The right to life
The right to life
We have mentioned the right to life in our previous articles, but it is very important to go in-depth on this subject. For life itself is nothing more than the essence we think it to be. Some people end their lives without hardly having time to see life for what it is. Others spend their entire lives in shameful waste, waiting for the day when they take their final breath. Still, the right to life is among the most important parts of the Universal Declaration of Human Rights from 1948, just after World War II. Humans finally understood that life is priceless, and that every human being has the right to live out his or her years on this planet. Without their life being taken away.

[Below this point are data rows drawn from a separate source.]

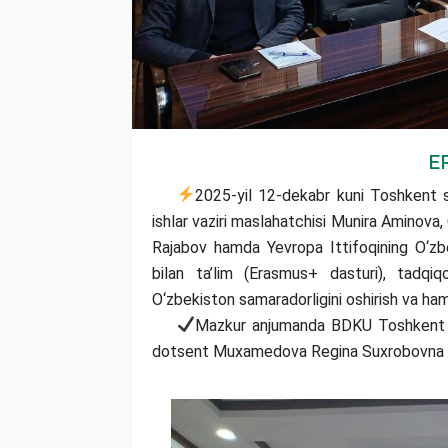
E
2025-yil 12-dekabr kuni Toshkent s
ishlar vaziri maslahatchisi Munira Aminova, O
Rajabov hamda Yevropa Ittifoqining O‘zbek
bilan ta’lim (Erasmus+ dasturi), tadqiq
O‘zbekiston samaradorligini oshirish va ham
Mazkur anjumanda BDKU Toshkent fili
dotsent Muxamedova Regina Suxrobovna i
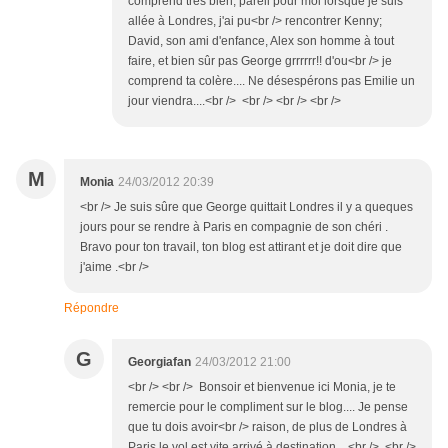
comprend très bien, pareil pour moi lorsque je suis
allée à Londres, j'ai pu<br /> rencontrer Kenny;
David, son ami d'enfance, Alex son homme à tout
faire, et bien sûr pas George grrrrrr!! d'ou<br /> je
comprend ta colère.... Ne désespérons pas Emilie un
jour viendra....<br /> <br /> <br /> <br />
M
Monia
24/03/2012 20:39
<br /> Je suis sûre que George quittait Londres il y a queques
jours pour se rendre à Paris en compagnie de son chéri .
Bravo pour ton travail, ton blog est attirant et je doit dire que
j'aime .<br />
Répondre
G
Georgiafan
24/03/2012 21:00
<br /> <br /> Bonsoir et bienvenue ici Monia, je te
remercie pour le compliment sur le blog.... Je pense
que tu dois avoir<br /> raison, de plus de Londres à
Paris le vol est vite arrivé à destination....<br /> <br />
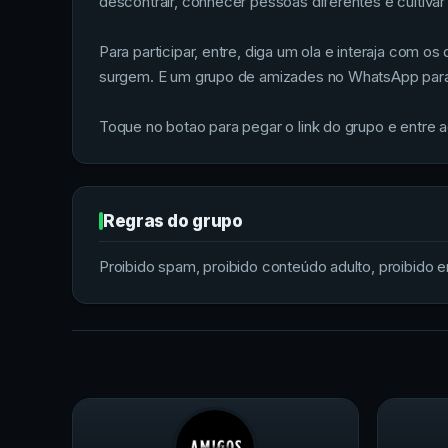
descontrair, conhecer pessoas diferentes e cultiva
Para participar, entre, diga um ola e interaja com
surgem. E um grupo de amizades no WhatsApp para re
Toque no botao para pegar o link do grupo e entre 
Regras do grupo
Proibido spam, proibido conteúdo adulto, proibido env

This has, of course, come in direct conflict with the unwillingness of some countries to let go of the death penalty. Debates have rumbled on for decades without a solution. Hundreds of people are being put to death in the USA alone, and they are supposed to be the faces of our Western culture. China is killing thousands every year, but they have been under immense pressure to stop the death penalty. Saudi Araboa regularly decapitates people with swords as part of their capital punishment system. So why the silence towards the US? By the way, the last public execution in Western Europe was in France, and it was not longer than forty years ago. This was an execution by guillotine in 1977.
What is life?
There are several dilemmas when it comes to the right of life, even though most of the main points were clearly stated in the Declaration from 1948. For example, when it comes to abortion – how could you mix the right to life with the right to control your own body, by killing a living thing you yourself have grown?
The debate centres on where exactly life – and therefore, the right to it – begins. Those who are pro-life argue that life begins at conception and therefore, abortion equals the violation of the right to life of the foetus. Those who are pro-choice, on the other hand, also consider the conflict of this “right to life” with the mother’s right to health and her right to life. If the mother risks dying from a pregnancy, whose right to life is worth more? The debate goes on, both in academic circles and among the public.